* start Given data *

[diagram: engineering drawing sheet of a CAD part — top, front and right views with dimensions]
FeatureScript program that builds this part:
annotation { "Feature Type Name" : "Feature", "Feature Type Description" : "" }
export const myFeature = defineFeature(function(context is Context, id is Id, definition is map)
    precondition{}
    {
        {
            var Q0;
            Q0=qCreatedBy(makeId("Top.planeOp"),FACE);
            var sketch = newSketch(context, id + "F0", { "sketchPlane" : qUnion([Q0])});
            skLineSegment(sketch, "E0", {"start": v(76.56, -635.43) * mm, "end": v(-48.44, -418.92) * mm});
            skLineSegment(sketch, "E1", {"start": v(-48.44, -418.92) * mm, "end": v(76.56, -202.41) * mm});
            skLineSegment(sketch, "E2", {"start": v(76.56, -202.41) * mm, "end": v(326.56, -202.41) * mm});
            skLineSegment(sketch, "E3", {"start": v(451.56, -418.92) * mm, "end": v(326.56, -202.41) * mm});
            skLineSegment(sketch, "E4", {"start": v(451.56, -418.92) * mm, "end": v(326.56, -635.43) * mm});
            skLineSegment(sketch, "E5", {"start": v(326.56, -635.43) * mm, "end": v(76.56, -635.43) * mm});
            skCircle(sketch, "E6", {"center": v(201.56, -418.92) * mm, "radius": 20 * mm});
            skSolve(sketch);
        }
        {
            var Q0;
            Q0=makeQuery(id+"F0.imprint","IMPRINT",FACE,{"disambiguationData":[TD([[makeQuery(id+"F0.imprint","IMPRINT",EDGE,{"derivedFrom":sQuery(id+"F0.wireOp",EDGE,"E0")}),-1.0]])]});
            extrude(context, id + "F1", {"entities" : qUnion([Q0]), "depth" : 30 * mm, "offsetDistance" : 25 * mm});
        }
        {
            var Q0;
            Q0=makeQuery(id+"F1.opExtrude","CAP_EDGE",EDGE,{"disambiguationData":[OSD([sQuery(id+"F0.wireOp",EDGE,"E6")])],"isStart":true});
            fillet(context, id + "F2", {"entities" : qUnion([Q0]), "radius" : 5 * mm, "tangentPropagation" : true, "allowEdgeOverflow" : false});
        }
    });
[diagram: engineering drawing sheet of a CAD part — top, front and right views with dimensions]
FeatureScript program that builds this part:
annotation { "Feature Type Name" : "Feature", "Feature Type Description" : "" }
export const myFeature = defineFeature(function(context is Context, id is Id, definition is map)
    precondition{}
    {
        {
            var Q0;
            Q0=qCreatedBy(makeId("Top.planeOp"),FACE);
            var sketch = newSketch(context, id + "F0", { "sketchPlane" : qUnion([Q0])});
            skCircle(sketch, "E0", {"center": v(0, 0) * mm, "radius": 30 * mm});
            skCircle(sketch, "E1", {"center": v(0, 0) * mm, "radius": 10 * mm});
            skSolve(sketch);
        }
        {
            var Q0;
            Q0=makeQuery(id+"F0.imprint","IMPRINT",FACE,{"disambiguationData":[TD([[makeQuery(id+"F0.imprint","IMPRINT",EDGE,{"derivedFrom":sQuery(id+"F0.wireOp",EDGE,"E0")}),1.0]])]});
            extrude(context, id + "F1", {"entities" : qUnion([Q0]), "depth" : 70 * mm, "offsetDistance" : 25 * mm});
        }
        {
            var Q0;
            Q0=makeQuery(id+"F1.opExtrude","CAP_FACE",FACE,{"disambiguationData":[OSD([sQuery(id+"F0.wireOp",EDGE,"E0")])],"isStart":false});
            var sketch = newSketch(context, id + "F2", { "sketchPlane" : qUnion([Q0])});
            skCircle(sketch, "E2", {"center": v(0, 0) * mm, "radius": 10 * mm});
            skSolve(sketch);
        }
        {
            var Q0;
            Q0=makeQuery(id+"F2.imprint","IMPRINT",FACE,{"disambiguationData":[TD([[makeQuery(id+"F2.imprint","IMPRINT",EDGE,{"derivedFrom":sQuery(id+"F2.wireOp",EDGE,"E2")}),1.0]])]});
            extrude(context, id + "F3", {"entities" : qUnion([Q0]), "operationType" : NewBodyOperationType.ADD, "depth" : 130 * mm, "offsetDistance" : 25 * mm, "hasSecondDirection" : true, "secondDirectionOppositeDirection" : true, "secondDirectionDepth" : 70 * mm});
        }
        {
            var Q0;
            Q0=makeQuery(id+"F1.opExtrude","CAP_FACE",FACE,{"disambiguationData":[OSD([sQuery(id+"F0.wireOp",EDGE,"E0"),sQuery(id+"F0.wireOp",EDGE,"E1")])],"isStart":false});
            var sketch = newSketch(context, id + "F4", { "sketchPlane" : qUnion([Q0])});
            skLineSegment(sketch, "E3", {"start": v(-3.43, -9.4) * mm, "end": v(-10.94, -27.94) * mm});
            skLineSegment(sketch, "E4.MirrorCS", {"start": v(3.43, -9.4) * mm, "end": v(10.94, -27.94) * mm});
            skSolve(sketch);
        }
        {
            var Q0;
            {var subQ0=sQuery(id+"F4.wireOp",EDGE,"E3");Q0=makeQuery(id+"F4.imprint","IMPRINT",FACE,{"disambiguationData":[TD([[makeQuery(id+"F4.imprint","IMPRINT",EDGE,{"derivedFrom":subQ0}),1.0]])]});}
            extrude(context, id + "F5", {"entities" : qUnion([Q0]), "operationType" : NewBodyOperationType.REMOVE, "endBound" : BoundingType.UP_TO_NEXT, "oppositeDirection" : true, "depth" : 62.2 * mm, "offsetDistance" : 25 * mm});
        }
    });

* end Given data *

> _What to do_:
From the rows above, copy each line that contains the string "operationType". Only matches with the same uppercase and lowercase letters count.

> _Exercise answer_:
            extrude(context, id + "F3", {"entities" : qUnion([Q0]), "operationType" : NewBodyOperationType.ADD, "depth" : 130 * mm, "offsetDistance" : 25 * mm, "hasSecondDirection" : true, "secondDirectionOppositeDirection" : true, "secondDirectionDepth" : 70 * mm});
            extrude(context, id + "F5", {"entities" : qUnion([Q0]), "operationType" : NewBodyOperationType.REMOVE, "endBound" : BoundingType.UP_TO_NEXT, "oppositeDirection" : true, "depth" : 62.2 * mm, "offsetDistance" : 25 * mm});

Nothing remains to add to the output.